D'importantes considérations financières doivent également être prises en compte. Le traité engagerait le Canada à s'assurer que la Fédération des Métis du Manitoba dispose des ressources financières nécessaires pour assumer ses dépenses. Il prévoit des paiements de transfert permanents ainsi qu'une éventuelle entente en matière de fiscalité, sans toutefois préciser les coûts à long terme, les mécanismes de reddition de comptes ou les conséquences possibles pour les autres communautés autochtones qui souhaitent conclure des ententes semblables. Dans le contexte économique actuel, marqué par l'incertitude et des pressions persistantes sur les Canadiens, il incombe au Parlement de s'assurer que tout nouvel engagement financier soit transparent, viable et équitable. Or, cette démonstration n'a pas été faite.
Enfin, une question plus générale se pose quant à la légitimité de cet accord. La constitution de la Fédération des Métis du Manitoba en personne morale peut se justifier à des fins administratives, mais elle soulève d'importantes questions quant à la nature du traité. Sur le plan constitutionnel, un traité est censé être un accord conclu de nation à nation. Il reflète une relation entre des peuples distincts, et non entre la Couronne et une personne morale. En structurant cet accord par l'intermédiaire d'une personne morale, le gouvernement risque de brouiller cette distinction et de fragiliser les principes mêmes qu'il dit vouloir défendre.
En soulevant ces points, je ne cherche pas à nier qu'il est important de reconnaître l'autonomie gouvernementale des Métis, un objectif que nous partageons tous à la Chambre. Cette reconnaissance doit toutefois être mise en œuvre efficacement. Elle doit être inclusive, solide sur le plan juridique et tenir compte des droits et des voix de toutes les communautés touchées. Dans sa forme actuelle, le projet de loi échouerait sur ces trois plans. Il exclurait des intervenants clés, créerait une ambiguïté juridique et risquerait d'aggraver les dissensions au sein des communautés autochtones et entre celles-ci. C'est pourquoi les conservateurs ne peuvent pas appuyer le projet de loi dans sa forme actuelle.

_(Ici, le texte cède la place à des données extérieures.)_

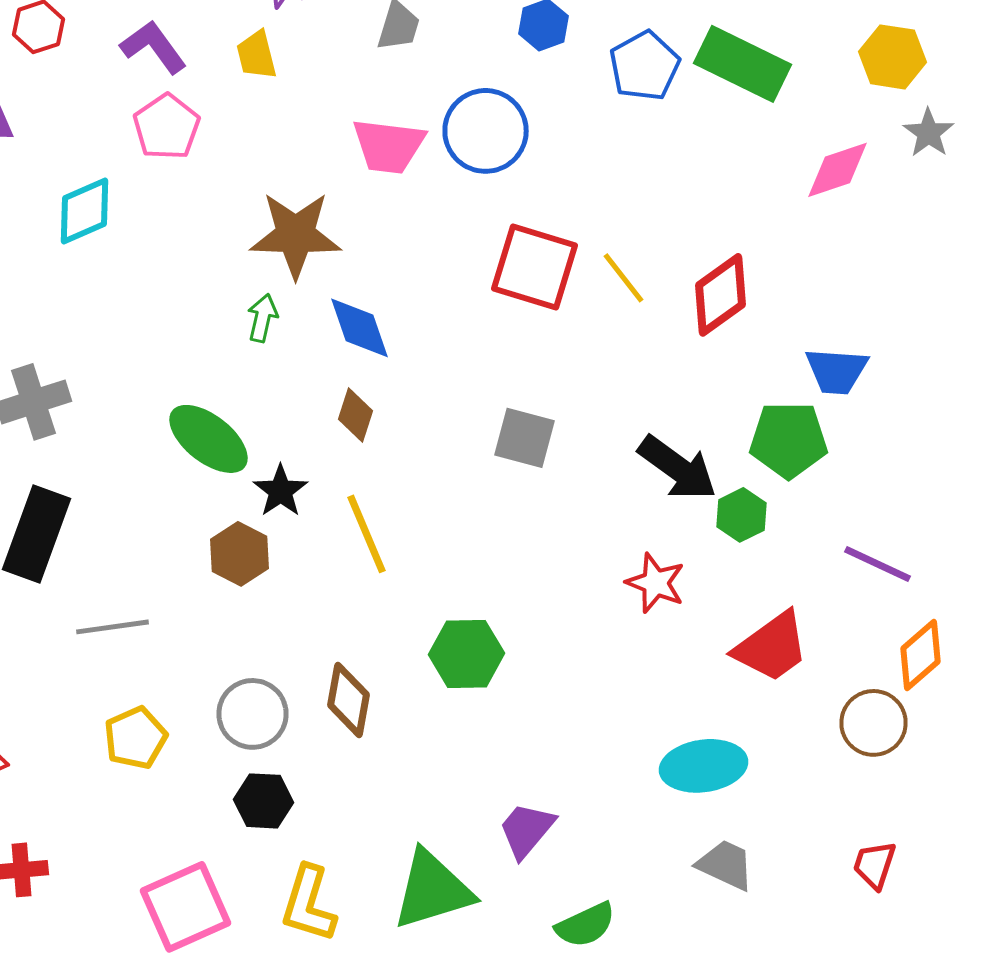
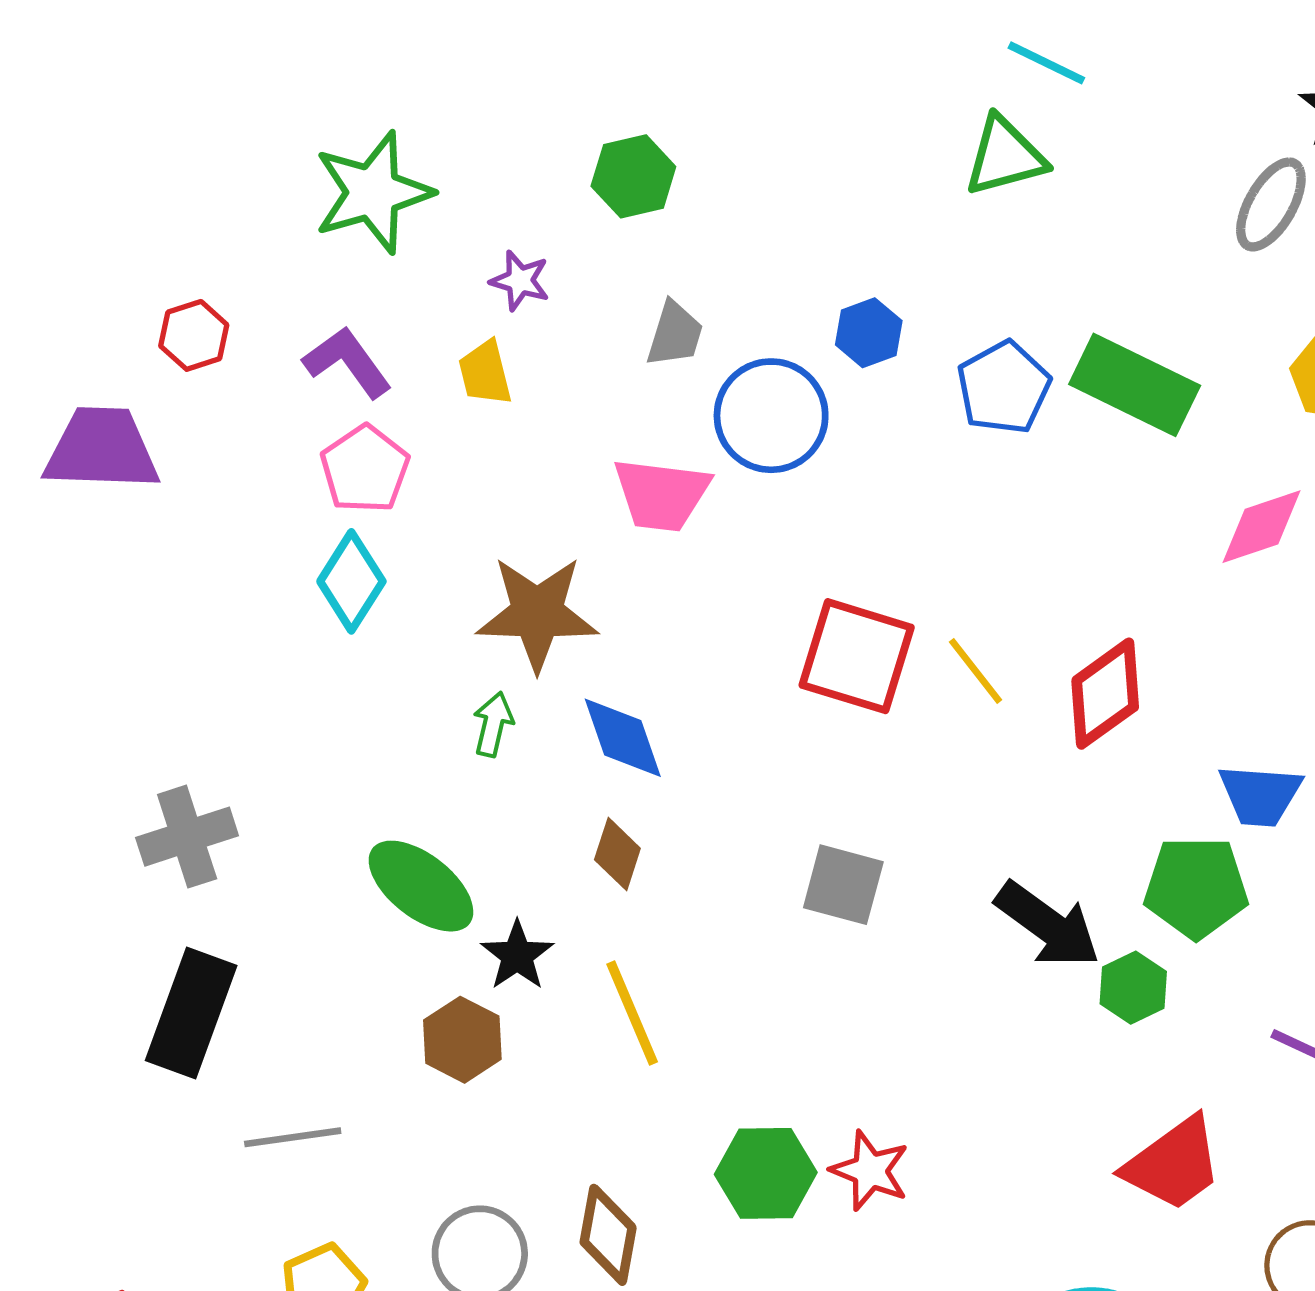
blue circle: (486, 131) -> (771, 416), moved
cyan diamond: (84, 211) -> (351, 581), moved, turned -34
red star: (656, 583) -> (870, 1171), moved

Nous demandons au gouvernement d'agir de façon responsable, c'est-à-dire de prendre une pause, d'écouter et de mener des consultations en bonne et due forme auprès de toutes les parties concernées. Renvoyons ce projet de loi au comité; écoutons les gouvernements métis de tout le pays, les dirigeants des Premières Nations, les juristes et les personnes dont les droits pourraient être touchés. Travaillons avec ardeur afin de bien faire les choses, car le chemin vers la réconciliation n'est pas fait de raccourcis. La réconciliation se construit plutôt sur la confiance, le dialogue et le respect. Les Canadiens s'attendent à ce que nous respections ces principes. Les communautés autochtones ne méritent rien de moins.
Pour ces raisons, j'exhorte tous les députés à s'opposer au projet de loi dans sa forme actuelle.